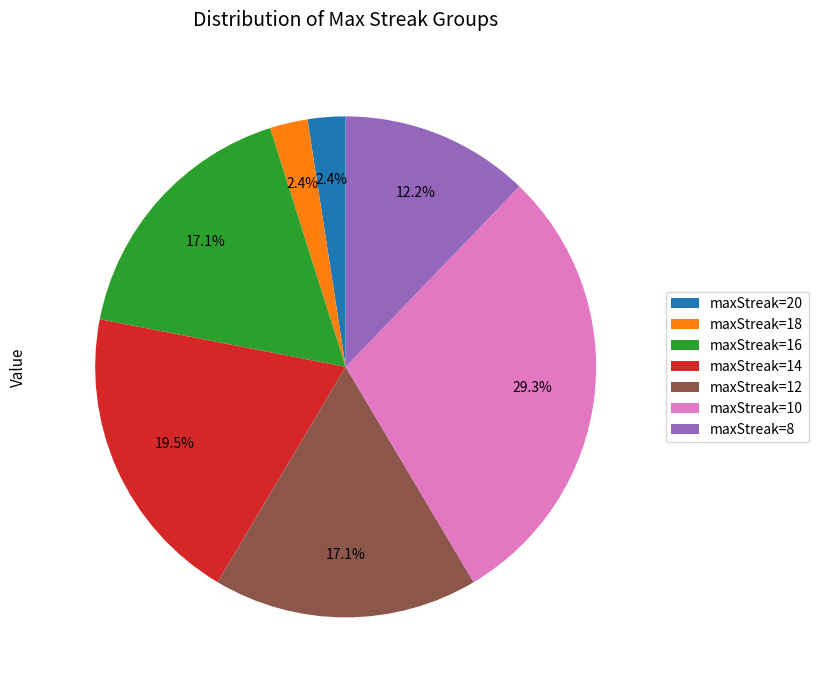

Which slice is the largest?

maxStreak=10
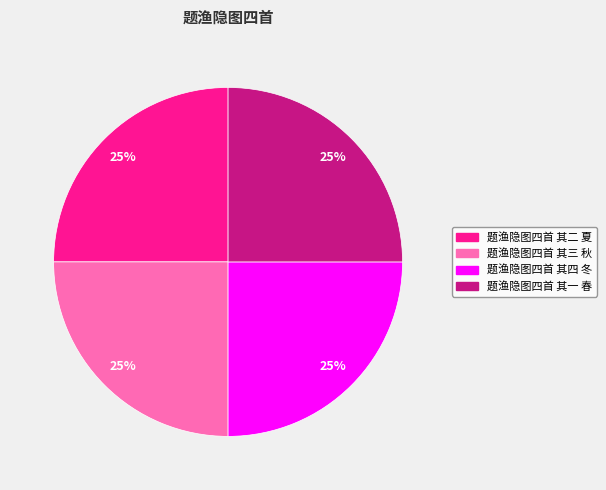

Is it true that 题渔隐图四首 其四 冬 is 25% of the pie?

True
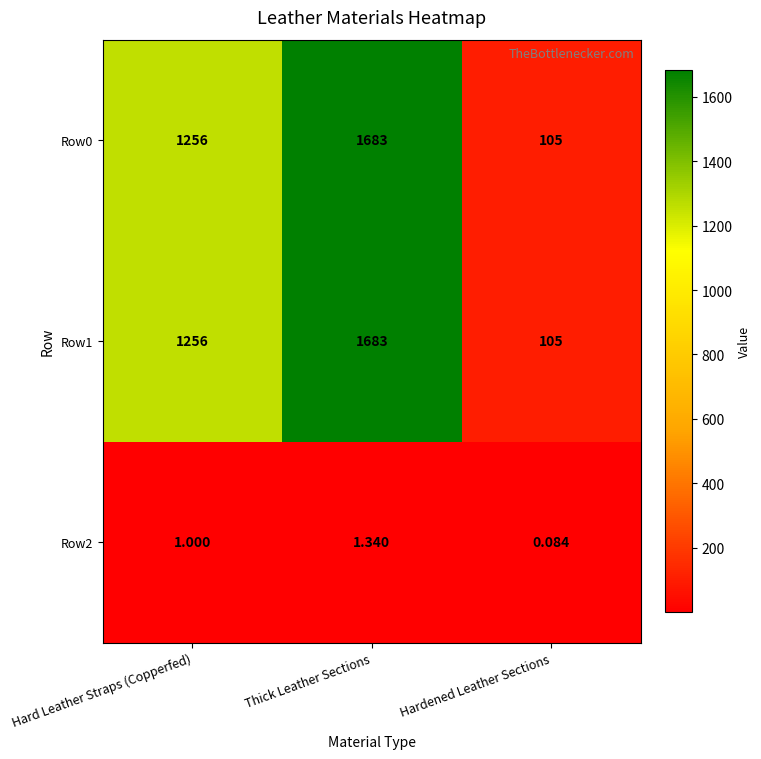

Which category has the lowest value across all series?

Hardened Leather Sections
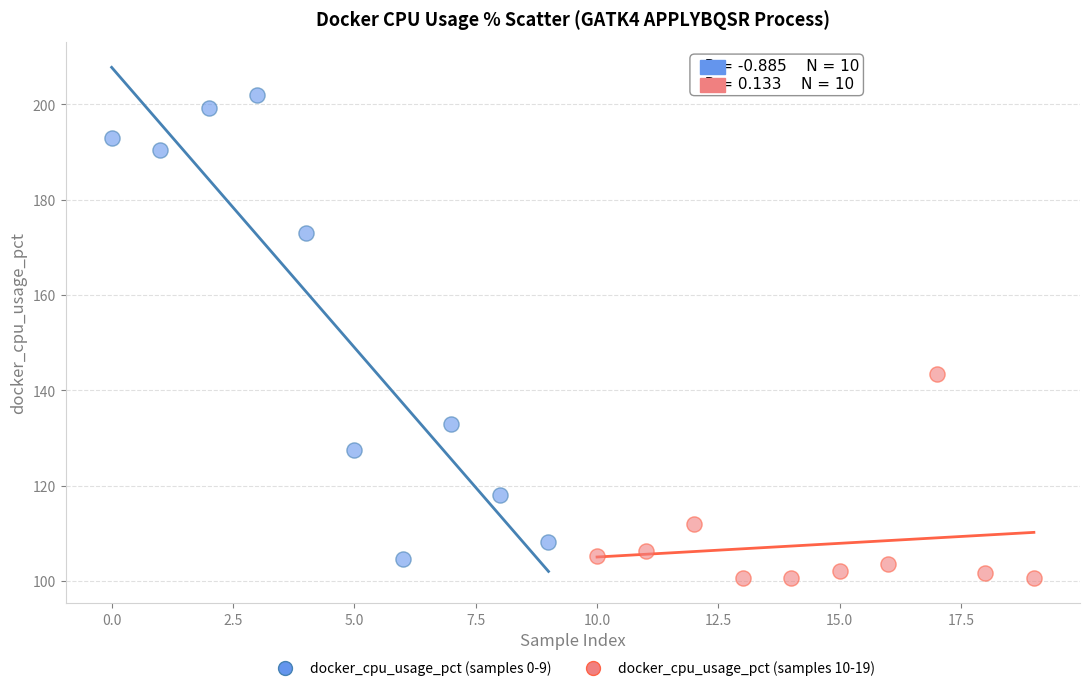

Which series reaches the minimum Y coordinate?

docker_cpu_usage_pct (samples 10-19)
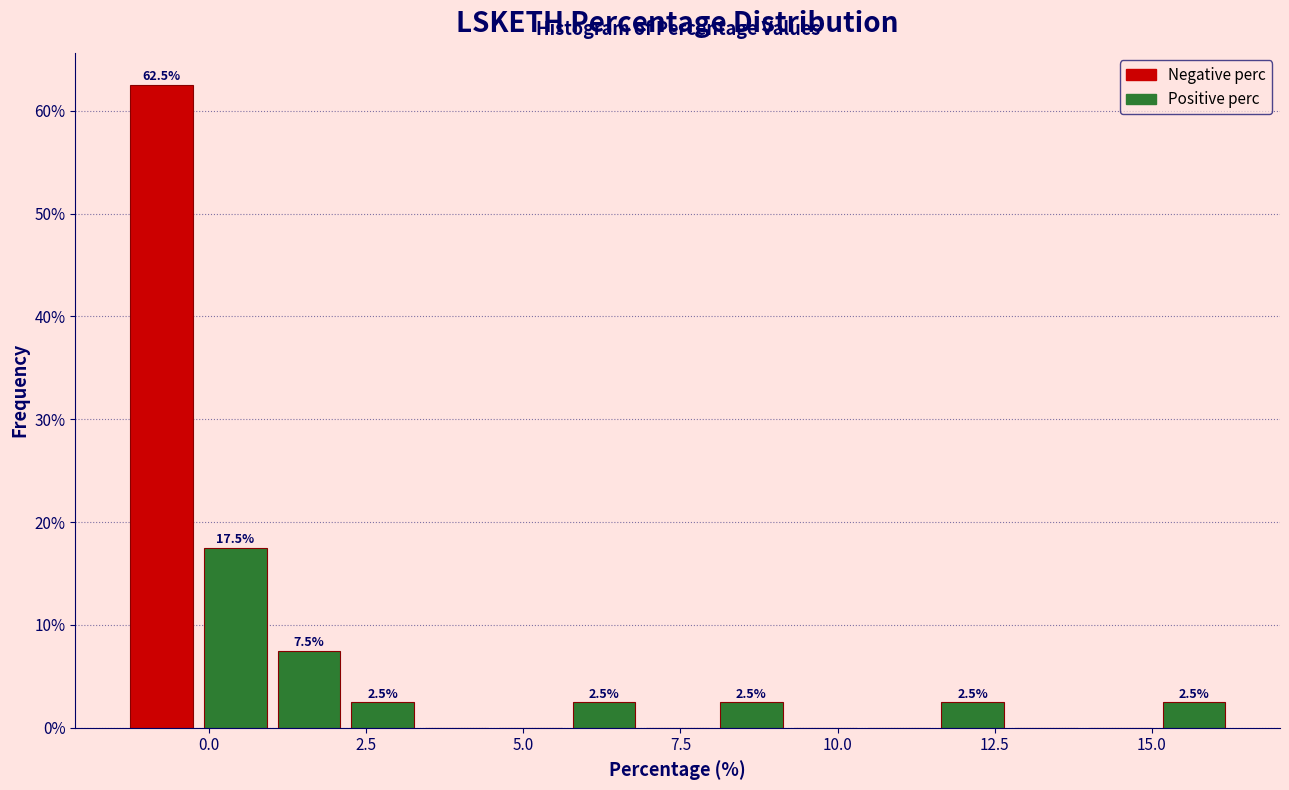

Around what value on the x-axis is the tallest bar? Give the approximate position of its centre, as read against the axis.

-1.0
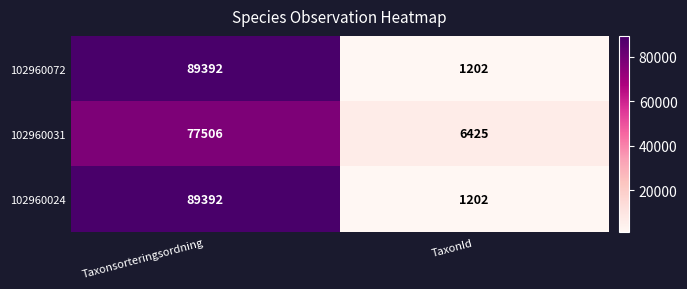

At which label is 102960031 closest to 41965?

TaxonId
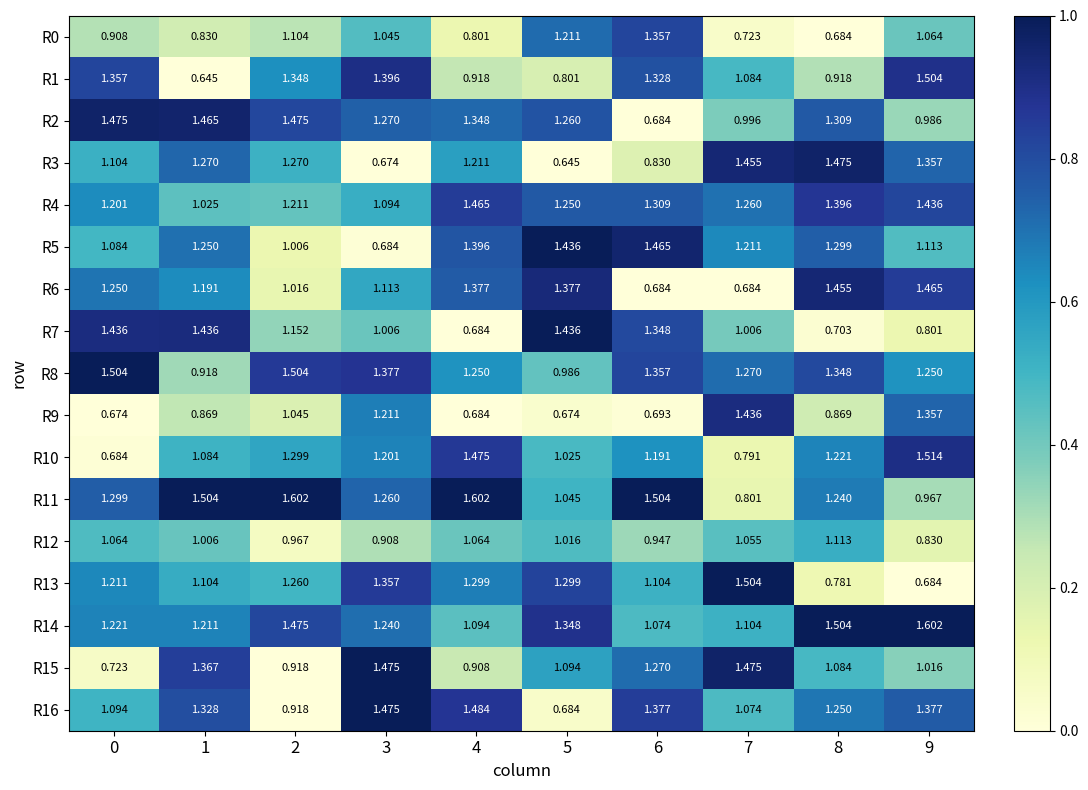

Count the number of data series in this chart.

17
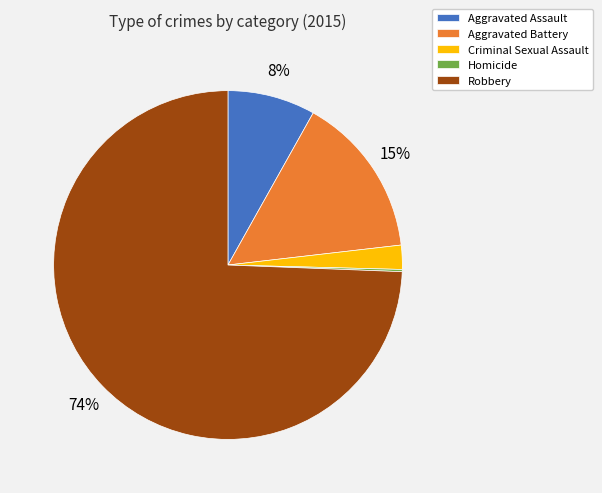

Approximately how many times larger is the value at Aggravated Assault compared to Aggravated Battery?

0.5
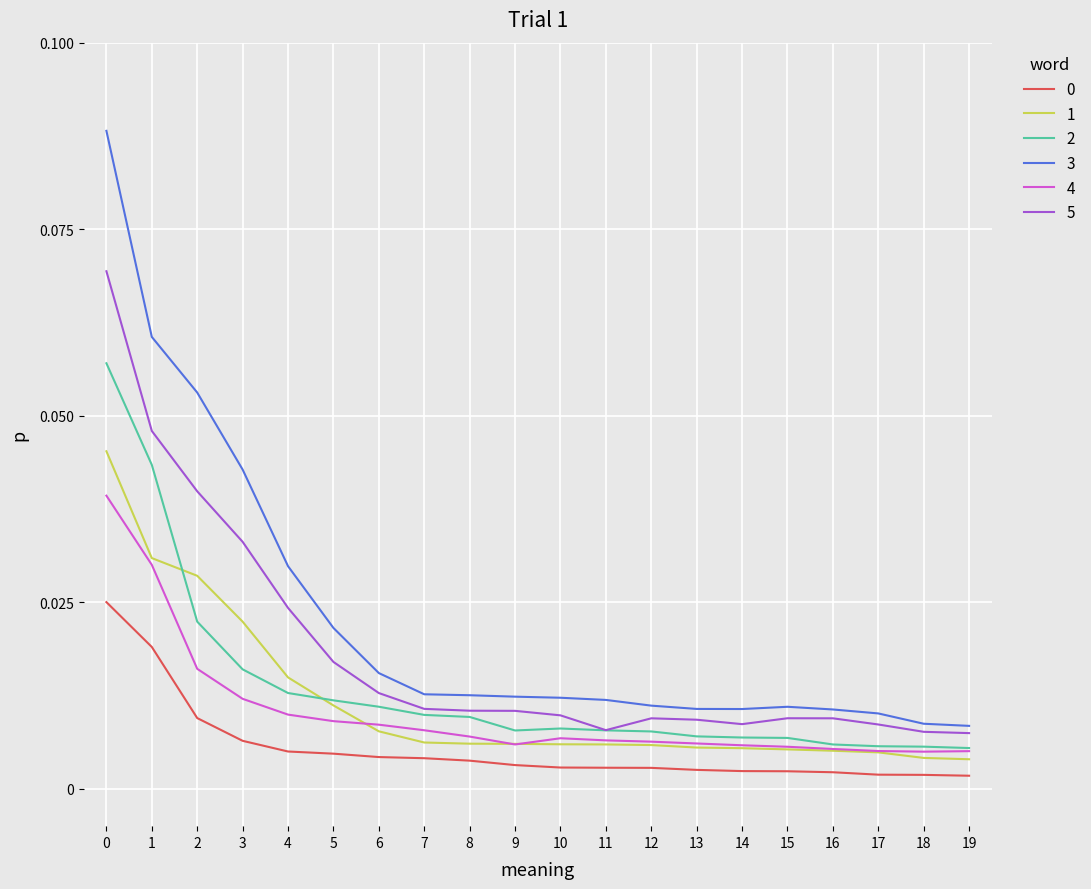

At how many categories does at least one series exceed 0?

20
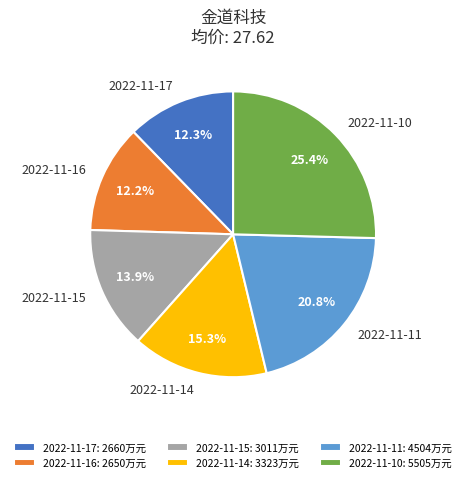

Which slice is the largest?

2022-11-10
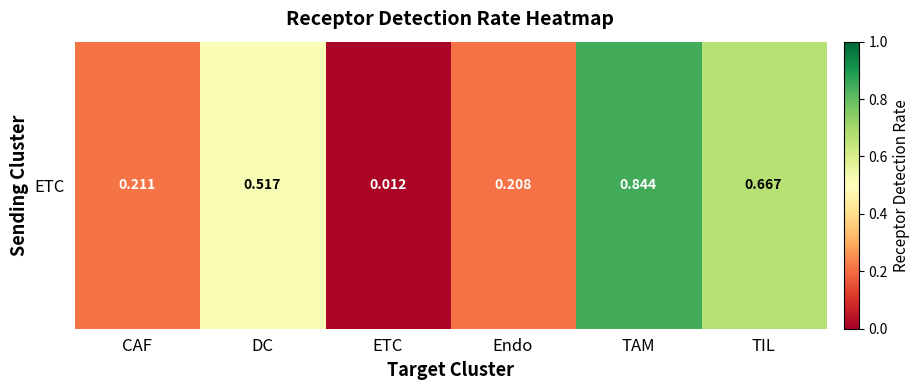

Where is the data nearest to the value 0?

ETC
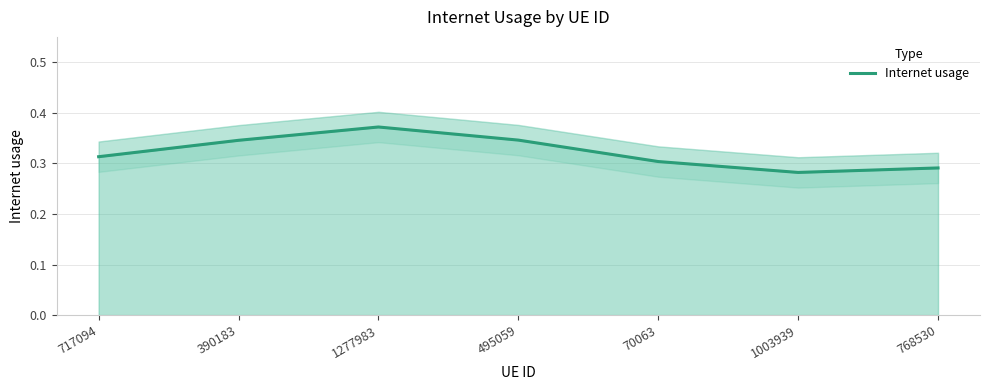

Is it true that the value at 70063 is 0.3?

True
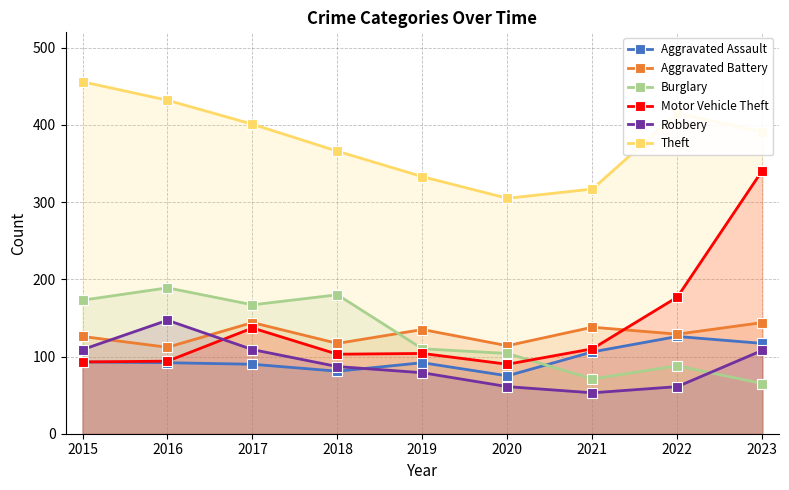

True or false: Aggravated Battery and Motor Vehicle Theft intersect in this chart.

True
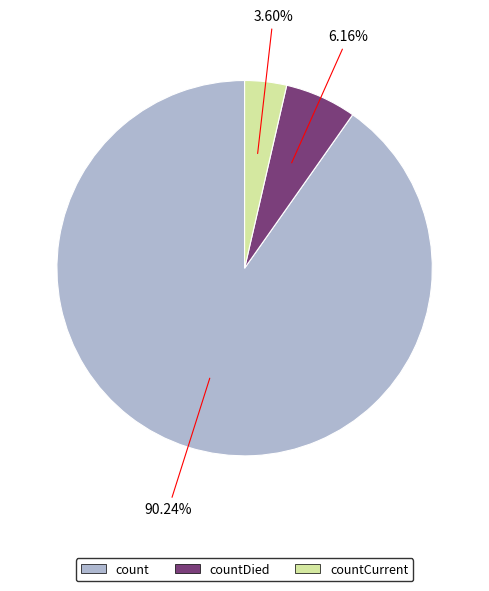

Is there any slice that represents more than half of the pie?

Yes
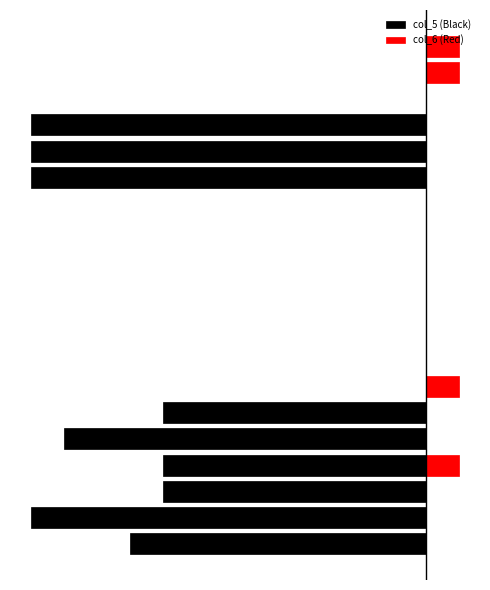

Rank the series by their maximum value, from lowest to highest.

col_5 (Black), col_6 (Red)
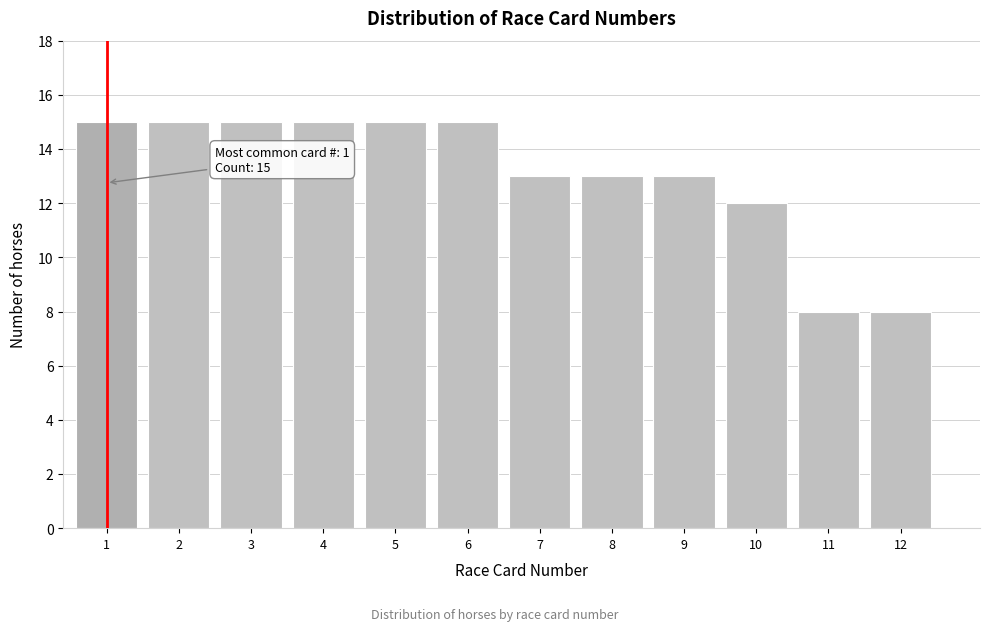

Reading left to right, transcribe all the data shown in this chart.

1=15	2=15	3=15	4=15	5=15	6=15	7=13	8=13	9=13	10=12	11=8	12=8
····················
> [Exercise instructions] Reproduce every item above word for word, omitting the pictures.

> [Output below]
Which slice is the largest?

maxStreak=10

Is it true that 题渔隐图四首 其四 冬 is 25% of the pie?

True

Which category has the lowest value across all series?

Hardened Leather Sections

Which series reaches the minimum Y coordinate?

docker_cpu_usage_pct (samples 10-19)

Around what value on the x-axis is the tallest bar? Give the approximate position of its centre, as read against the axis.

-1.0

At which label is 102960031 closest to 41965?

TaxonId

Count the number of data series in this chart.

17

Approximately how many times larger is the value at Aggravated Assault compared to Aggravated Battery?

0.5

At how many categories does at least one series exceed 0?

20

Which slice is the largest?

2022-11-10

Where is the data nearest to the value 0?

ETC

Is it true that the value at 70063 is 0.3?

True

True or false: Aggravated Battery and Motor Vehicle Theft intersect in this chart.

True

Is there any slice that represents more than half of the pie?

Yes

Rank the series by their maximum value, from lowest to highest.

col_5 (Black), col_6 (Red)

Reading left to right, transcribe all the data shown in this chart.

1=15	2=15	3=15	4=15	5=15	6=15	7=13	8=13	9=13	10=12	11=8	12=8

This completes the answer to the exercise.